As we lay out in our original article, different types of innovation have very different impact on job creation, as well as on economic growth.  Efficiency innovations destroy jobs; performance-improving innovations create jobs, but only marginally, due to their substitutive nature; leaving market-creating innovations to do the heavy lifting of job creation.  And they do, in four ways, as we depict in the chart at the top of this thread.  Think of a market-creating innovation like a stone thrown into a pond, with employment effects emanating out like ripples from that stone, each larger than the last.  So, from smallest to largest:

  • First, they create jobs due to direct employment—increasing employee headcount at the innovating company.  Surprisingly, this might well be the most modest way in which they contribute to job growth.
  • Second, they create jobs in the value network—the supplier networks and distribution channels through which the product or service is sourced and sold.  Because these channels are generally new-to-the-world, this effect can be large.
  • Third, and most distinctively, they have an empowering effect on employment—they create jobs through their adoption by aspiring entrepreneurs.  From the seamstresses who used the Singer sewing machine to supply the earliest mercantile shops to the app developers who feed the iPhone ecosystem today, this effect is powerful and almost always impossible to estimate in advance.
  • Finally, market-creating innovations share the indirect employment effects of performance-improving innovations—the  “spillover jobs” in local economies that house workers with more money to spend.  This effect might well be the largest of all, though it is also the most diffuse and difficult to track.
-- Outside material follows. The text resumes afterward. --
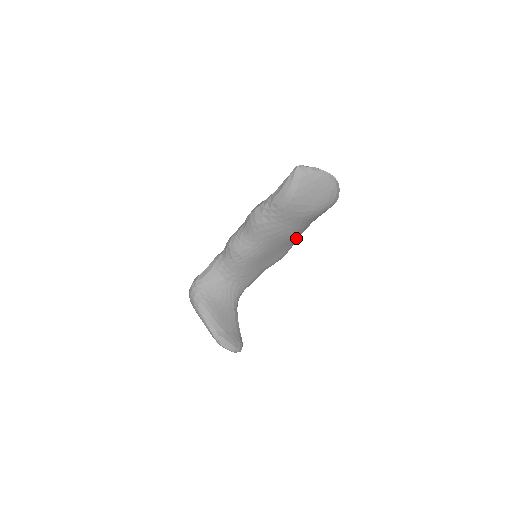
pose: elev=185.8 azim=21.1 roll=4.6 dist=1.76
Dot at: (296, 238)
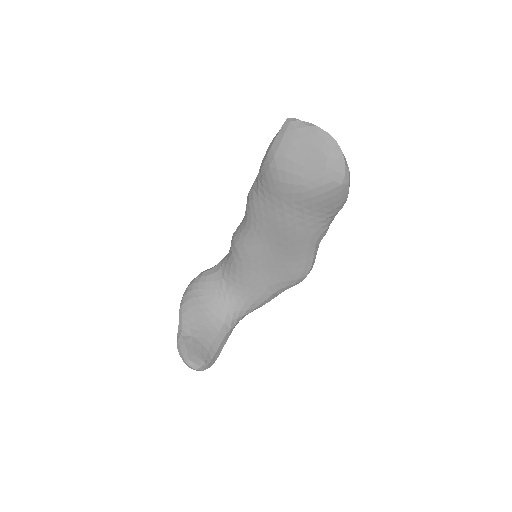
Dot at: (305, 244)
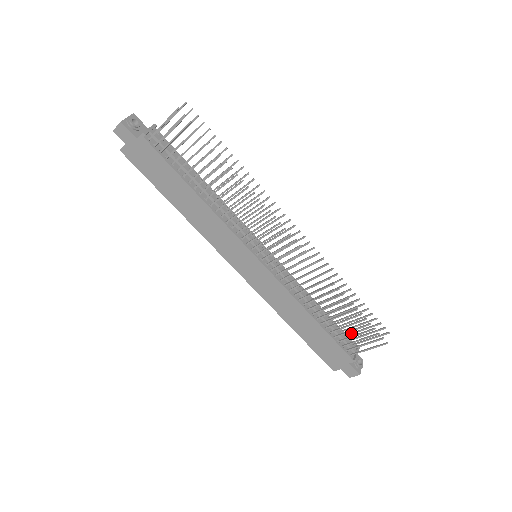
We’ve gotten good reactions from people who work in this field for a living and felt confident about its description in the past, but in an era of A.I. and robotics, will it still hold true?

What do you think?

3 thoughts on “9. Will Market-Creating Innovations Continue Creating Jobs?

  1. With machine learning research yielding more clues about what we could expect from technology in the future, the way we think about the role of humans in innovation will also have to evolve. Ben Thompson puts it better than I can, so I’ll leave an excerpt from his blog here:

    “Just as we designed the cotton gin, so we designed accounting software, and automated manufacturing. And, in fact, those are all related: all involved overt design, in which a human anticipated the functionality and built a machine that could execute that functionality on a repeatable basis… Machine learning is different. Now, instead of humans designing algorithms to be executed by a computer, the computer is designing the algorithms… the truth is that humans have made machines to replace their own labor from the beginning of time; it is only now that the machines are creating themselves, at least to a degree.” (Source: https://stratechery.com/2017/the-arrival-of-artificial-intelligence/)

    I believe we’re still far off from reaching the level of artificial intelligence that would immediately replace human jobs that involve thinking and emotional judgment, but we certainly will get to a point in the short-term where manufacturing and design of machines could easily be done by other machines. I could see this kind of innovation definitely resulting in a net destruction of jobs.

    The question, though, is whether this kind of innovation can be counted as a market-creating innovation. From what I can see, machine learning doesn’t seem to target nonconsumption nor empower those who previously didn’t have access to the forerunner product.

    1. The Economist seems to sit in the middle ground — that AI will lead to neither huge net gain nor net loss of jobs.

      The Impact on Jobs: Automation and Anxiety — https://goo.gl/h5MAZc

      “So who is right: the pessimists (many of them techie types), who say this time is different and machines really will take all the jobs, or the optimists (mostly economists and historians), who insist that in the end technology always creates more jobs than it destroys? The truth probably lies somewhere in between. AI will not cause mass unemployment, but it will speed up the existing trend of computer-related automation, disrupting labour markets just as technological change has done before, and requiring workers to learn new skills more quickly than in the past.”

  2. Technology is becoming easier to use. We can thank Apple for starting a new breed of UI, UX, and product managers who are in high demand.
    There will be jobs you’ve never even heard of emerging in the market.
    And all technology needs a human to operate, or educate others.
    Engineering is another sector I believe will grow. With nimble commercial entities servicing niche market needs, a truly great customer journey needs design thinking.
    Creative people will finally be compensated for their natural talent. You can’t teach that kind of intelligence, and creatives are the product differentiator in a noisy world of heuristic decision makers.